Segment Start: Materials provided
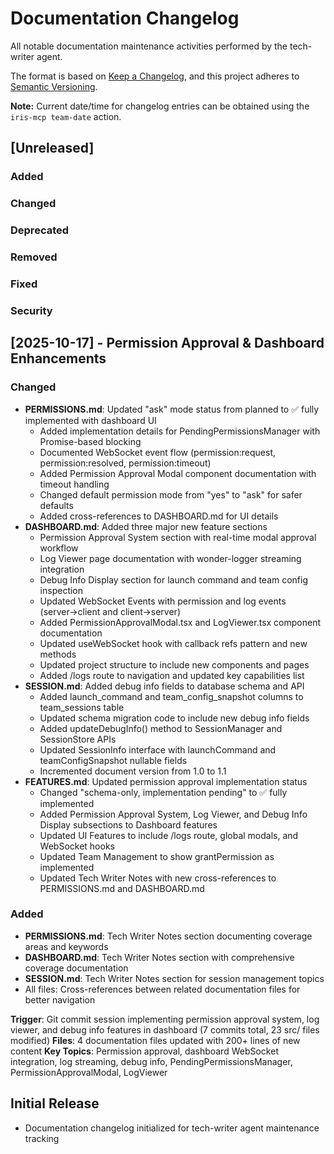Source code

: # Documentation Changelog

All notable documentation maintenance activities performed by the tech-writer agent.

The format is based on [Keep a Changelog](https://keepachangelog.com/en/1.1.0/),
and this project adheres to [Semantic Versioning](https://semver.org/spec/v2.0.0.html).

**Note:** Current date/time for changelog entries can be obtained using the `iris-mcp team-date` action.

## [Unreleased]

### Added
### Changed
### Deprecated
### Removed
### Fixed
### Security

## [2025-10-17] - Permission Approval & Dashboard Enhancements

### Changed
- **PERMISSIONS.md**: Updated "ask" mode status from planned to ✅ fully implemented with dashboard UI
  - Added implementation details for PendingPermissionsManager with Promise-based blocking
  - Documented WebSocket event flow (permission:request, permission:resolved, permission:timeout)
  - Added Permission Approval Modal component documentation with timeout handling
  - Changed default permission mode from "yes" to "ask" for safer defaults
  - Added cross-references to DASHBOARD.md for UI details
- **DASHBOARD.md**: Added three major new feature sections
  - Permission Approval System section with real-time modal approval workflow
  - Log Viewer page documentation with wonder-logger streaming integration
  - Debug Info Display section for launch command and team config inspection
  - Updated WebSocket Events with permission and log events (server→client and client→server)
  - Added PermissionApprovalModal.tsx and LogViewer.tsx component documentation
  - Updated useWebSocket hook with callback refs pattern and new methods
  - Updated project structure to include new components and pages
  - Added /logs route to navigation and updated key capabilities list
- **SESSION.md**: Added debug info fields to database schema and API
  - Added launch_command and team_config_snapshot columns to team_sessions table
  - Updated schema migration code to include new debug info fields
  - Added updateDebugInfo() method to SessionManager and SessionStore APIs
  - Updated SessionInfo interface with launchCommand and teamConfigSnapshot nullable fields
  - Incremented document version from 1.0 to 1.1
- **FEATURES.md**: Updated permission approval implementation status
  - Changed "schema-only, implementation pending" to ✅ fully implemented
  - Added Permission Approval System, Log Viewer, and Debug Info Display subsections to Dashboard features
  - Updated UI Features to include /logs route, global modals, and WebSocket hooks
  - Updated Team Management to show grantPermission as implemented
  - Updated Tech Writer Notes with new cross-references to PERMISSIONS.md and DASHBOARD.md

### Added
- **PERMISSIONS.md**: Tech Writer Notes section documenting coverage areas and keywords
- **DASHBOARD.md**: Tech Writer Notes section with comprehensive coverage documentation
- **SESSION.md**: Tech Writer Notes section for session management topics
- All files: Cross-references between related documentation files for better navigation

**Trigger**: Git commit session implementing permission approval system, log viewer, and debug info features in dashboard (7 commits total, 23 src/ files modified)
**Files**: 4 documentation files updated with 200+ lines of new content
**Key Topics**: Permission approval, dashboard WebSocket integration, log streaming, debug info, PendingPermissionsManager, PermissionApprovalModal, LogViewer

## Initial Release
- Documentation changelog initialized for tech-writer agent maintenance tracking
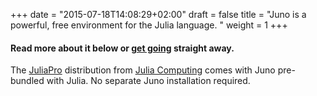 +++
date = "2015-07-18T14:08:29+02:00"
draft = false
title = "Juno is a powerful, free environment for the Julia language. "
weight = 1
+++
#### Read more about it below or [get going](http://docs.junolab.org/latest/man/installation.html) straight away.

The [JuliaPro](https://juliacomputing.com/products/juliapro.html) distribution from [Julia Computing](https://juliacomputing.com/) comes with Juno pre-bundled with Julia. No separate Juno installation required.
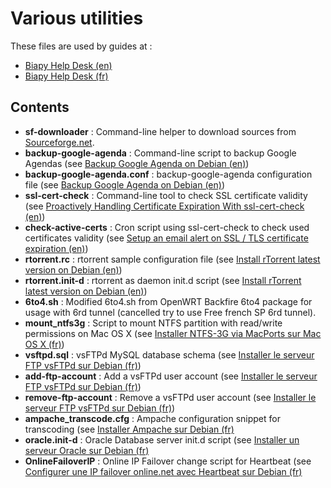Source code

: Various utilities
==================

These files are used by guides at :

* [Biapy Help Desk (en)](http://howto.biapy.com/en/)
* [Biapy Help Desk (fr)](http://howto.biapy.com/fr/)

Contents
--------
* __sf-downloader__ : Command-line helper to download sources from [Sourceforge.net](http://sourceforge.net/).
* __backup-google-agenda__ : Command-line script to backup Google Agendas (see [Backup Google Agenda on Debian (en)](http://howto.biapy.com/en/debian-gnu-linux/system/software/backup-google-agenda-on-debian))
* __backup-google-agenda.conf__ : backup-google-agenda configuration file (see [Backup Google Agenda on Debian (en)](http://howto.biapy.com/en/debian-gnu-linux/system/software/backup-google-agenda-on-debian))
* __ssl-cert-check__ : Command-line tool to check SSL certificate validity (see [Proactively Handling Certificate Expiration With ssl-cert-check (en)](http://prefetch.net/articles/checkcertificate.html))
* __check-active-certs__ : Cron script using ssl-cert-check to check used certificates validity (see [Setup an email alert on SSL / TLS certificate expiration (en)](http://howto.biapy.com/en/debian-gnu-linux/servers/http/setup-an-email-alert-on-ssl-tls-certificate-expiration))
* __rtorrent.rc__ : rtorrent sample configuration file (see [Install rTorrent latest version on Debian (en)](http://howto.biapy.com/en/debian-gnu-linux/system/software/install-rtorrent-latest-version-on-debian))
* __rtorrent.init-d__ : rtorrent as daemon init.d script (see [Install rTorrent latest version on Debian (en)](http://howto.biapy.com/en/debian-gnu-linux/system/software/install-rtorrent-latest-version-on-debian))
* __6to4.sh__ : Modified 6to4.sh from OpenWRT Backfire 6to4 package for usage with 6rd tunnel (cancelled try to use Free french SP 6rd tunnel).
* __mount_ntfs3g__ : Script to mount NTFS partition with read/write permissions on Mac OS X (see [Installer NTFS-3G via MacPorts sur Mac OS X (fr)](http://howto.biapy.com/fr/mac-os-x/guides/installer-ntfs-3g-via-macports-sur-mac-os-x))
* __vsftpd.sql__ : vsFTPd MySQL database schema (see [Installer le serveur FTP vsFTPd sur Debian (fr)](https://howto.biapy.com/fr/debian-gnu-linux/serveurs/autres/installer-le-serveur-ftp-vsftpd-sur-debian))
* __add-ftp-account__ : Add a vsFTPd user account (see [Installer le serveur FTP vsFTPd sur Debian (fr)](https://howto.biapy.com/fr/debian-gnu-linux/serveurs/autres/installer-le-serveur-ftp-vsftpd-sur-debian))
* __remove-ftp-account__ : Remove a vsFTPd user account (see [Installer le serveur FTP vsFTPd sur Debian (fr)](https://howto.biapy.com/fr/debian-gnu-linux/serveurs/autres/installer-le-serveur-ftp-vsftpd-sur-debian))
* __ampache_transcode.cfg__ : Ampache configuration snippet for transcoding (see [Installer Ampache sur Debian (fr)](https://howto.biapy.com/fr/debian-gnu-linux/applications-web/multimedia/installer-la-plateforme-de-streaming-ampache-sur-debian/)
* __oracle.init-d__ : Oracle Database server init.d script (see [Installer un serveur Oracle sur Debian (fr)](https://howto.biapy.com/fr/debian-gnu-linux/serveurs/bases-de-donnees/installer-un-serveur-oracle-11g-sur-debian/)
* __OnlineFailoverIP__ : Online IP Failover change script for Heartbeat (see [Configurer une IP failover online.net avec Heartbeat sur Debian (fr)](http://howto.biapy.com/fr/debian-gnu-linux/serveurs/autres/configurer-une-ip-failover-online-net-avec-heartbeat-sur-debian/)

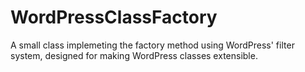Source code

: # WordPressClassFactory
 A small class implemeting the factory method using WordPress' filter system, designed for making WordPress classes extensible.
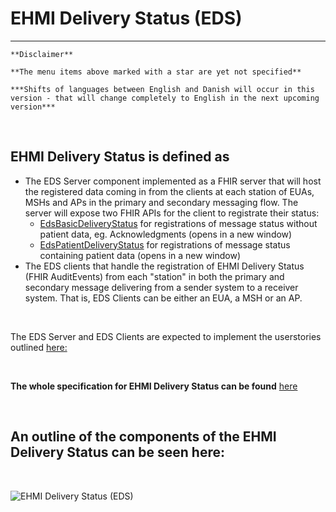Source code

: # EHMI Delivery Status (EDS)

***

    **Disclaimer** 
    
    **The menu items above marked with a star are yet not specified**
    
    ***Shifts of languages between English and Danish will occur in this version - that will change completely to English in the next upcoming version***
    
<br/> 

## EHMI Delivery Status is defined as 
- The EDS Server component implemented as a FHIR server that will host the registered data coming in from the clients at each station of EUAs, MSHs and APs in the primary and secondary messaging flow. The server will expose two FHIR APIs for the client to registrate their status:
    - <a href="https://build.fhir.org/ig/medcomdk/dk-ehmi-eds/StructureDefinition-EdsBasicDeliveryStatus.html" target="_blank">EdsBasicDeliveryStatus</a> for registrations of message status without patient data, eg. Acknowledgments (opens in a new window)
    - <a href="https://build.fhir.org/ig/medcomdk/dk-ehmi-eds/StructureDefinition-EdsPatientDeliveryStatus.html" target="_blank">EdsPatientDeliveryStatus</a> for registrations of message status containing patient data (opens in a new window)
- The EDS clients that handle the registration of EHMI Delivery Status (FHIR AuditEvents) from each "station" in both the primary and secondary message delivering from a sender system to a receiver system. That is, EDS Clients can be either an EUA, a MSH or an AP.
    
<br/> 
  
The EDS Server and EDS Clients are expected to implement the userstories outlined [here:](./userstories/index.md)

<br/> 
  
**The whole specification for EHMI Delivery Status can be found** 
<a href="https://build.fhir.org/ig/medcomdk/dk-ehmi-eds/" target="_blank">here</a>
    
<br/> 
  
## An outline of the components of the EHMI Delivery Status can be seen here:
    
<br/> 

![EHMI Delivery Status (EDS)](https://medcomdk.github.io/ehmi/assets/images/2_EHMI_Forsendelsesstatus_1315x551.png)
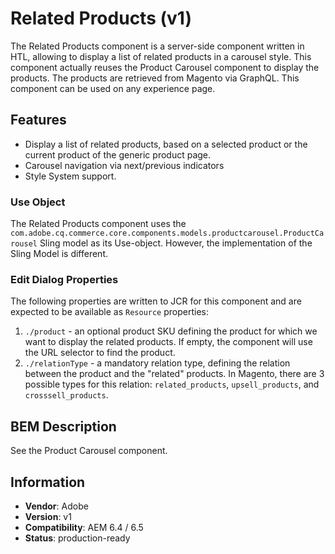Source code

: <!--
Copyright 2019 Adobe Systems Incorporated

Licensed under the Apache License, Version 2.0 (the "License");
you may not use this file except in compliance with the License.
You may obtain a copy of the License at

    http://www.apache.org/licenses/LICENSE-2.0

Unless required by applicable law or agreed to in writing, software
distributed under the License is distributed on an "AS IS" BASIS,
WITHOUT WARRANTIES OR CONDITIONS OF ANY KIND, either express or implied.
See the License for the specific language governing permissions and
limitations under the License.
-->

# Related Products (v1)

The Related Products component is a server-side component written in HTL, allowing to display a list of related products in a carousel style. This component actually reuses the Product Carousel component to display the products.
The products are retrieved from Magento via GraphQL. This component can be used on any experience page.

## Features

- Display a list of related products, based on a selected product or the current product of the generic product page.
- Carousel navigation via next/previous indicators
- Style System support.

### Use Object

The Related Products component uses the `com.adobe.cq.commerce.core.components.models.productcarousel.ProductCarousel` Sling model as its Use-object. However, the implementation of the Sling Model is different.

### Edit Dialog Properties

The following properties are written to JCR for this component and are expected to be available as `Resource` properties:

1. `./product` - an optional product SKU defining the product for which we want to display the related products. If empty, the component will use the URL selector to find the product.
2. `./relationType` - a mandatory relation type, defining the relation between the product and the "related" products. In Magento, there are 3 possible types for this relation: `related_products`, `upsell_products`, and `crosssell_products`.

## BEM Description

See the Product Carousel component.

## Information

- **Vendor**: Adobe
- **Version**: v1
- **Compatibility**: AEM 6.4 / 6.5
- **Status**: production-ready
Segment End: Materials provided
» **What is being asked**
For the word "PendingPermissionsManager", say how many lines of the data include it, with nothing else in the reply.

» **Solution to this task**
2